Kell le dio un pequeño y reconfortante apretón, y luego empezó a tirar de su camiseta; era una acción que aún le causaba alguna dificultad, debido a la rigidez de su hombro y a la herida. Sullivan miró, el tejido rojizo y sensible de la cicatriz, formado recientemente donde la bala había herido el hombro de Kell.
– ¿Cuál es el daño?
– He perdido un poco de flexibilidad, pero aún hay inflamación. Podría recuperar una parte cuando la inflamación baje.
– ¿Tienes heridas en otro sitio?
– En el muslo izquierdo.
– ¿Te retrasará?
– Quizás. He estado corriendo, preparándome.
Sullivan gruñó. Rachel comprendió que el hombre no quería hablar libremente delante de ella, la misma cautela inculcada que caracterizaba a Kell.
– ¿Tiene hambre, señor Sullivan? Estamos preparando fideos.
Esa mirada salvajemente animal se iluminó.
– Sí, señora. Gracias -la suavidad de su pronunciación lenta y grave de sus corteses modales hacia tal contraste con la fiereza de sus ojos que Rachel sintió que perdía el equilibrio. ¿Por qué Kell no la había advertido?

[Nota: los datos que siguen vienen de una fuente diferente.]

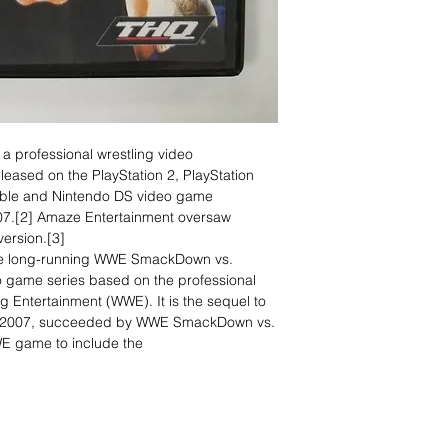
professional wrestling video
ased on the PlayStation 2, PlayStation
table and Nintendo DS video game
7.[2] Amaze Entertainment oversaw
ersion.[3]
 the long-running WWE SmackDown vs.
 game series based on the professional
g Entertainment (WWE). It is the sequel to
 2007, succeeded by WWE SmackDown vs.
WWE game to include the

– Entonces terminaré mientras vosotros habláis. Debo de haber dejado caer los pimientos cuando me agarró -dijo ella. Empezó a caminar hacia la puerta, entonces retrocedió, con pena en sus ojos-. ¿Señor Sullivan?
Él y Kell se dirigían a la sala, y Sullivan se detuvo, mirándola.
– ¿Señora?
– Mi perro -dijo ella, con la voz temblando ligeramente -. Siempre está fuera cuando salgo. ¿Por qué no está…?
El entendimiento apareció en esos ojos dorados y salvajes.
– Está bien. Lo tengo atado en ese bosquecito de pinos. Me llevó un tiempo condenadamente largo ser más astuto que él. Es un buen animal.
El alivio la debilitó.
– Entonces iré a desatarlo. ¿No le hizo daño?
– No, señora. Está aproximadamente a cien metros, a la izquierda de ese senderito.
Ella corrió bajando por el sendero, con el corazón latiéndole sordamente; Joe estaba donde Sullivan había dicho que estaría, atado fuertemente a un pino, y estaba furioso. Incluso le gruñó a Rachel, pero ella le habló suavemente y se le acercó a paso lento, tranquilo, mientras lo calmaba antes de arrodillarse a su lado para desatar la soga alrededor de su cuello. Incluso entonces siguió hablando, dándole palmaditas, rápidas, y los gruñidos disminuyeron en su garganta. Finalmente acepto un abrazo, y por primera vez le dio un lametón dándole la bienvenida. Un nudo subió por su garganta.